Cessazione della materia del contendere e soccombenza virtuale sull’accesso agli atti (TAR Sicilia n. 1410 del 11.05.2026)
Principi di diritto (Massima)
Il diniego di accesso agli atti che si limiti a recepire l’opposizione del controinteressato, senza un autonomo bilanciamento tra l’interesse ostensivo e la riservatezza, è manifestamente illegittimo. L’amministrazione non può abdicare alla propria funzione decisoria rimettendo al privato la scelta sull’ostensione. Quando il richiedente è un operatore economico che assume di essere pregiudicato da un affidamento diretto, l’interesse difensivo è qualificato, concreto e attuale e prevale sulla generica esigenza di riservatezza. La sopravvenuta consegna dei documenti in pendenza di giudizio determina la cessazione della materia del contendere ai sensi dell’art. 34, comma 5, c.p.a., ma non sottrae il giudice al giudizio di soccombenza virtuale per la regolazione delle spese.
Il Fatto
La società ricorrente era stata per anni concessionaria della gestione del sistema integrato dei servizi per il pubblico di alcuni siti culturali della provincia di Siracusa, con rapporto cessato il 31 ottobre 2024. Dopo quella data l’amministrazione avrebbe affidato in via diretta e con proroghe successive il servizio di biglietteria a una fondazione, per un valore che la ricorrente assume superiore a € 600.000,00, configurabile come frazionamento elusivo delle procedure concorrenziali.
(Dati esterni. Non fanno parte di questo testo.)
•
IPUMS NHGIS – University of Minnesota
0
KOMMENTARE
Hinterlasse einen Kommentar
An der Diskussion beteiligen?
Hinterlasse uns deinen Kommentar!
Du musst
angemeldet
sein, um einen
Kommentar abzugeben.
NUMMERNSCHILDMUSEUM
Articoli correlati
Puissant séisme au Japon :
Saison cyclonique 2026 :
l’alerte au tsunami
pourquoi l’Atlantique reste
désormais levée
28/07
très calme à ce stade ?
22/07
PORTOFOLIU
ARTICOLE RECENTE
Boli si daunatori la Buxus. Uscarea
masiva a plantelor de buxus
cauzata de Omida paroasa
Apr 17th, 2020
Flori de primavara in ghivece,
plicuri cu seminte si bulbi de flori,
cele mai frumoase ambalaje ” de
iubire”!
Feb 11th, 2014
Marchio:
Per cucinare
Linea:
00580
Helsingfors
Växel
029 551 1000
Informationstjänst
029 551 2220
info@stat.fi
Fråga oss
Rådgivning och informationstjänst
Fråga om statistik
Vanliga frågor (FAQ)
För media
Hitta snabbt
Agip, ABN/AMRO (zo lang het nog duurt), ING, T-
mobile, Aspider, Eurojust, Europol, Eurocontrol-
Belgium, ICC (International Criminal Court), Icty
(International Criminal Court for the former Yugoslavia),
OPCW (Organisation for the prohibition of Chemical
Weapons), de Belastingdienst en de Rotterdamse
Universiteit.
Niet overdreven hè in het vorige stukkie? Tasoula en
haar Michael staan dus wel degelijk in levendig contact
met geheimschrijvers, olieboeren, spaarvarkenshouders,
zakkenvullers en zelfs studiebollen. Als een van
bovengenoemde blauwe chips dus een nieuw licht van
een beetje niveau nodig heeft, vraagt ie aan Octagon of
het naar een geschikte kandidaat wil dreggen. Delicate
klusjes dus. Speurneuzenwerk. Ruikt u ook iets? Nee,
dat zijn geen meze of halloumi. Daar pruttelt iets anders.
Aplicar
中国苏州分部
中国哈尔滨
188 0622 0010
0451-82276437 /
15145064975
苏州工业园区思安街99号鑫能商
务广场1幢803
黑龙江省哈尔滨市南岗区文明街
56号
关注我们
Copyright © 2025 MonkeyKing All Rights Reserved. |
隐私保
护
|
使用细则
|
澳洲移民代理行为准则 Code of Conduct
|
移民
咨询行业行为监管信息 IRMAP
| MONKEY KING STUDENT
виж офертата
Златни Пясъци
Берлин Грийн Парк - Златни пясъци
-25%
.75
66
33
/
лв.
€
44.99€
Per verificare la legittimità di tali affidamenti la ricorrente ha presentato istanza di accesso alla convenzione e ai successivi addendum. Il Parco ha comunicato l’istanza alla fondazione controinteressata e, preso atto del suo diniego, ha respinto la richiesta con il provvedimento impugnato, sul presupposto dell’assenza di un’esigenza di accesso qualificata e prevalente sulla riservatezza. La società ha proposto ricorso, deducendo la violazione degli artt. 1, 3, 22 e ss. della legge n. 241/1990, del d.P.R. n. 184/2006 e dell’art. 97 Costituzione.
La Motivazione della Corte
In via preliminare il Collegio ha preso atto che, in pendenza di giudizio, il Parco ha trasmesso alla ricorrente la documentazione richiesta. La pretesa azionata è stata così integralmente soddisfatta e l’interesse alla prosecuzione del giudizio è venuto meno, con conseguente cessazione della materia del contendere ex art. 34, comma 5, c.p.a.
Il punto centrale della decisione riguarda la regolazione delle spese. Il Tribunale ha applicato il principio della soccombenza virtuale, ricavato dagli artt. 26 c.p.a., 91 e 92 c.p.c.: occorre valutare l’esito che il giudizio avrebbe avuto in assenza dell’evento estintivo, per porre le spese a carico di chi, con la propria condotta, ha dato causa al processo.
A una sommaria delibazione il ricorso sarebbe stato accolto. Il diniego impugnato appare manifestamente illegittimo: l’amministrazione si è limitata a recepire acriticamente l’opposizione del controinteressato, abdicando al proprio dovere di effettuare un autonomo bilanciamento degli interessi. Ha inoltre disconosciuto l’evidente e qualificato interesse difensivo della ricorrente, operatore economico del settore, che aveva un interesse concreto e attuale a conoscere gli atti posti alla base di una procedura di affidamento diretto ritenuta lesiva, al fine di tutelare le proprie ragioni in sede giudiziaria.
La successiva ostensione dei documenti, avvenuta solo dopo l’instaurazione del giudizio, corrobora la fondatezza della pretesa e la necessità per la ricorrente di adire la via giurisdizionale. Le spese sono pertanto poste a carico del Parco Archeologico, liquidate in € 1.500,00 oltre oneri accessori e rimborso del contributo unificato.
Sussistono invece giusti motivi per la compensazione integrale nei confronti dell’Assessorato dei Beni Culturali e dell’Identità Siciliana e del relativo Dipartimento. Come eccepito dall’Avvocatura dello Stato, tali amministrazioni sono estranee all’adozione dell’atto impugnato, emanato in via esclusiva dal Parco, ente dotato di autonomia: circostanza che integra una grave ed eccezionale ragione ai sensi dell’art. 92 c.p.c.